The North East Local Health Integration Network (LHIN) has maintained that 152 new long term care beds  now starting to open would be enough to house transitional care patients currently at the Memorial site of Sudbury Regional Hospital. 


But hospital President Dr. Denis Roy told the Sudbury Star, "I'm not sure I can look you in the eyes and say there won't be any patients left" after those 152 beds are filled. "There will be patients left."



But (as usual) it remains unclear who will pick up the tab for those patients.  "We're in the fog here with regards to that," said Roy.  The LHIN hasn't said yes or no.


The Star reports that, regardless, the hospital is going ahead with plans to open several new clinics at its Memorial site, to provide more out-patient services, in the hope of reducing in-patient and ER services.


The hospital also plans to operate 40-75 surge beds at the Memorial site after transitional patients were transferred to the long term care facilities.
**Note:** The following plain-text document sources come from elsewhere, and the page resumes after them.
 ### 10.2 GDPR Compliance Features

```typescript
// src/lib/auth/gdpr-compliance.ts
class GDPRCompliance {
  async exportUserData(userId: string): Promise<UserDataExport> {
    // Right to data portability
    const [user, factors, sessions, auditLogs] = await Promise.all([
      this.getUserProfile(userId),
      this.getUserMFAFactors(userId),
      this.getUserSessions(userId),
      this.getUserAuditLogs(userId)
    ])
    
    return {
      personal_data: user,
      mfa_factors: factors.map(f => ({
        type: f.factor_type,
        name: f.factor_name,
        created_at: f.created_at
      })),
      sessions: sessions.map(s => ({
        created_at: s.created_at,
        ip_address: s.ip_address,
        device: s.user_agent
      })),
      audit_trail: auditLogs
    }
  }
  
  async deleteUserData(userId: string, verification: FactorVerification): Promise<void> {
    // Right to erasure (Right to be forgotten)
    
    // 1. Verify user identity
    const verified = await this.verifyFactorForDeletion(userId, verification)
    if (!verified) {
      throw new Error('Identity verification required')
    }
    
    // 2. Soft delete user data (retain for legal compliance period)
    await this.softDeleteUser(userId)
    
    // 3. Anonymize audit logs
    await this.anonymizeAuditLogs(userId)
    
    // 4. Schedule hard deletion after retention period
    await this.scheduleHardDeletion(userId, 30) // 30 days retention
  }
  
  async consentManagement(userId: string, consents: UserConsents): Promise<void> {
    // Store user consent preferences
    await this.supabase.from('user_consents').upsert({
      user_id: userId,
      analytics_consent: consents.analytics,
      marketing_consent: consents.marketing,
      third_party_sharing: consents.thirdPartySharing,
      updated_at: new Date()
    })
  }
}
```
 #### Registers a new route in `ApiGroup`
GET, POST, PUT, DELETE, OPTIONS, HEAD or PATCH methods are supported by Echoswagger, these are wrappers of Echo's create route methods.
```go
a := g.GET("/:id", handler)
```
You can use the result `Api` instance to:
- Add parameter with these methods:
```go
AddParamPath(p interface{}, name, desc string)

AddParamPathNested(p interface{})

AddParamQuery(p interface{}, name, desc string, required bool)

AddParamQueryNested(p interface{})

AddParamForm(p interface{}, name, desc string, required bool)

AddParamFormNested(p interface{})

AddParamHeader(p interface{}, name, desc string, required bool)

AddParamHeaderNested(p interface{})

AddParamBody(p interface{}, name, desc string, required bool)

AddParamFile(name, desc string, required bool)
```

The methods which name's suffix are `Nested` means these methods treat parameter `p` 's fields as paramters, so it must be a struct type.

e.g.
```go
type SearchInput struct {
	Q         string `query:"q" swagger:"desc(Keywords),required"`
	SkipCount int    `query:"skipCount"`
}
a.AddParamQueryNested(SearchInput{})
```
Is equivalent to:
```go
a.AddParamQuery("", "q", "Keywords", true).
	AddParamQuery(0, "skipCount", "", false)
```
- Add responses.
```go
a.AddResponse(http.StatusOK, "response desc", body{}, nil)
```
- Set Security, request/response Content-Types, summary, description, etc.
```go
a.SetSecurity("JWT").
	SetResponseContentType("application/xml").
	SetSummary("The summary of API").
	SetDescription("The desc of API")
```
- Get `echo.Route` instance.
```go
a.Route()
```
Surge beds would be filled by people awaiting some other type of assistance.  CUPE Local president Dave Shelefontiuk points out the "40- 75" bed plan is a reduction from an earlier plan for 75 beds

The  future looks rough.  For the first time, the hospital  is reportedly using "zero-based budgeting" for 2011-12.  The budget planning process will start from scratch and question every activity and every line item.


The hospital ran a $5 million deficit (on a $383 million budget) for the fiscal year 2009/10, and it will remain unclear until June whether the hospital balanced its budget in 2010-11, according to the Star.